(Dataset entries)

=-=-=-=-=

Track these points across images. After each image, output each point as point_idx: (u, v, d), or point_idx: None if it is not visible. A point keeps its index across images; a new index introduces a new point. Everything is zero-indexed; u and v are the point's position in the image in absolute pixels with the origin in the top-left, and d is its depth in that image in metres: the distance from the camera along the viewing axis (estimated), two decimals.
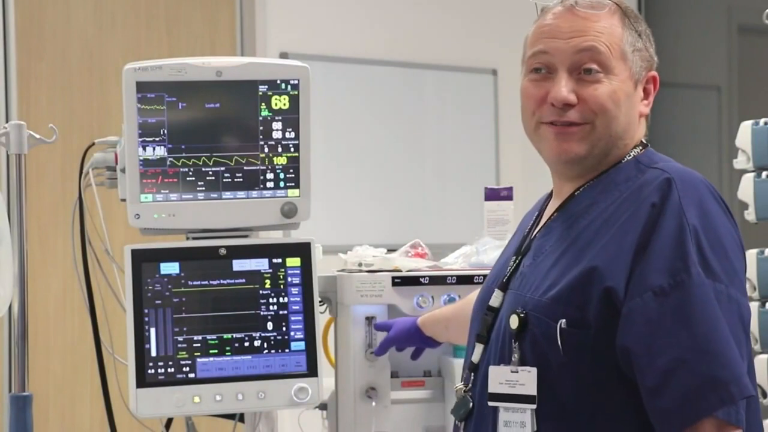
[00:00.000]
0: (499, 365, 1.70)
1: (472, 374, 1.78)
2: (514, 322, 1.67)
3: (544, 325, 1.64)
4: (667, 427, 1.57)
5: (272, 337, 2.35)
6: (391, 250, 2.66)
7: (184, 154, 2.35)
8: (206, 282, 2.35)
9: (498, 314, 1.76)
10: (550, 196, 1.86)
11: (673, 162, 1.73)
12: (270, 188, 2.39)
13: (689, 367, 1.55)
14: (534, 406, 1.65)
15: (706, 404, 1.55)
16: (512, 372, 1.67)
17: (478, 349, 1.77)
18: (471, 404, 1.76)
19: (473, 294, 2.00)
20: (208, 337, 2.33)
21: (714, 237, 1.60)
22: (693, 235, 1.59)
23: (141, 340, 2.30)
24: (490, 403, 1.71)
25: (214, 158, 2.36)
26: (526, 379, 1.65)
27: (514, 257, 1.80)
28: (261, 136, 2.37)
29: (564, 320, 1.62)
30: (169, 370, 2.30)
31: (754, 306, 2.84)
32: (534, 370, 1.65)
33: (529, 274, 1.73)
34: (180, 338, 2.32)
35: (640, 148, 1.76)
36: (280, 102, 2.36)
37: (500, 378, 1.69)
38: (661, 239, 1.59)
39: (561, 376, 1.64)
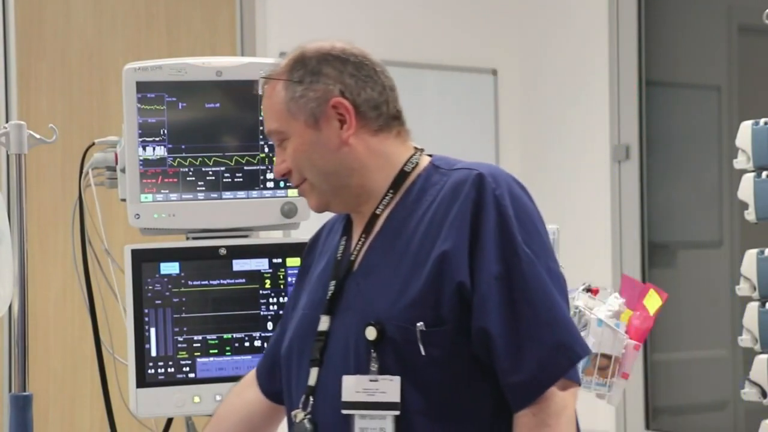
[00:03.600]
0: (354, 375, 1.75)
1: (311, 397, 1.81)
2: (371, 333, 1.74)
3: (403, 331, 1.73)
4: (523, 400, 1.71)
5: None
6: None
7: (184, 154, 2.35)
8: (206, 282, 2.35)
9: (329, 337, 1.81)
10: (345, 219, 1.96)
11: (467, 161, 1.86)
12: (270, 188, 2.39)
13: (538, 339, 1.71)
14: (397, 412, 1.72)
15: (557, 369, 1.71)
16: (371, 381, 1.74)
17: (314, 372, 1.81)
18: (311, 426, 1.79)
19: (223, 411, 2.04)
20: (208, 337, 2.33)
21: (527, 218, 1.78)
22: (512, 221, 1.75)
23: (141, 340, 2.30)
24: (345, 411, 1.75)
25: (214, 158, 2.36)
26: (387, 387, 1.73)
27: (334, 281, 1.84)
28: (261, 136, 2.37)
29: (422, 322, 1.72)
30: (169, 370, 2.30)
31: (754, 306, 2.83)
32: (397, 379, 1.73)
33: (370, 290, 1.80)
34: (180, 338, 2.32)
35: (419, 154, 1.88)
36: None
37: (357, 387, 1.75)
38: (488, 231, 1.74)
39: (425, 375, 1.72)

=-=-=-=-=

Write the lines from the line containing "33: (529, 274, 1.73)" through the last line of the data out again exactly, and only those lines; pictures stay out.

OUTPUT FOR THIS TASK:
33: (529, 274, 1.73)
34: (180, 338, 2.32)
35: (640, 148, 1.76)
36: (280, 102, 2.36)
37: (500, 378, 1.69)
38: (661, 239, 1.59)
39: (561, 376, 1.64)
[00:03.600]
0: (354, 375, 1.75)
1: (311, 397, 1.81)
2: (371, 333, 1.74)
3: (403, 331, 1.73)
4: (523, 400, 1.71)
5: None
6: None
7: (184, 154, 2.35)
8: (206, 282, 2.35)
9: (329, 337, 1.81)
10: (345, 219, 1.96)
11: (467, 161, 1.86)
12: (270, 188, 2.39)
13: (538, 339, 1.71)
14: (397, 412, 1.72)
15: (557, 369, 1.71)
16: (371, 381, 1.74)
17: (314, 372, 1.81)
18: (311, 426, 1.79)
19: (223, 411, 2.04)
20: (208, 337, 2.33)
21: (527, 218, 1.78)
22: (512, 221, 1.75)
23: (141, 340, 2.30)
24: (345, 411, 1.75)
25: (214, 158, 2.36)
26: (387, 387, 1.73)
27: (334, 281, 1.84)
28: (261, 136, 2.37)
29: (422, 322, 1.72)
30: (169, 370, 2.30)
31: (754, 306, 2.83)
32: (397, 379, 1.73)
33: (370, 290, 1.80)
34: (180, 338, 2.32)
35: (419, 154, 1.88)
36: None
37: (357, 387, 1.75)
38: (488, 231, 1.74)
39: (425, 375, 1.72)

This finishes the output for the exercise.